• Data extracts:
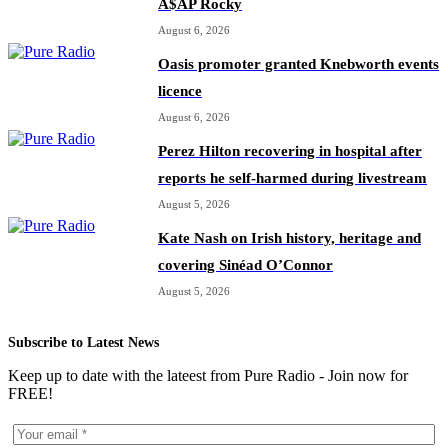
A$AP Rocky
August 6, 2026
Oasis promoter granted Knebworth events
licence
August 6, 2026
Perez Hilton recovering in hospital after
reports he self-harmed during livestream
August 5, 2026
Kate Nash on Irish history, heritage and
covering Sinéad O’Connor
August 5, 2026
Subscribe to Latest News
Keep up to date with the lateest from Pure Radio - Join now for
FREE!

• Assignment:
Here the job is to print all the data exactly, skipping any image.

• Problem solution:
A$AP Rocky
August 6, 2026
Oasis promoter granted Knebworth events
licence
August 6, 2026
Perez Hilton recovering in hospital after
reports he self-harmed during livestream
August 5, 2026
Kate Nash on Irish history, heritage and
covering Sinéad O’Connor
August 5, 2026
Subscribe to Latest News
Keep up to date with the lateest from Pure Radio - Join now for
FREE!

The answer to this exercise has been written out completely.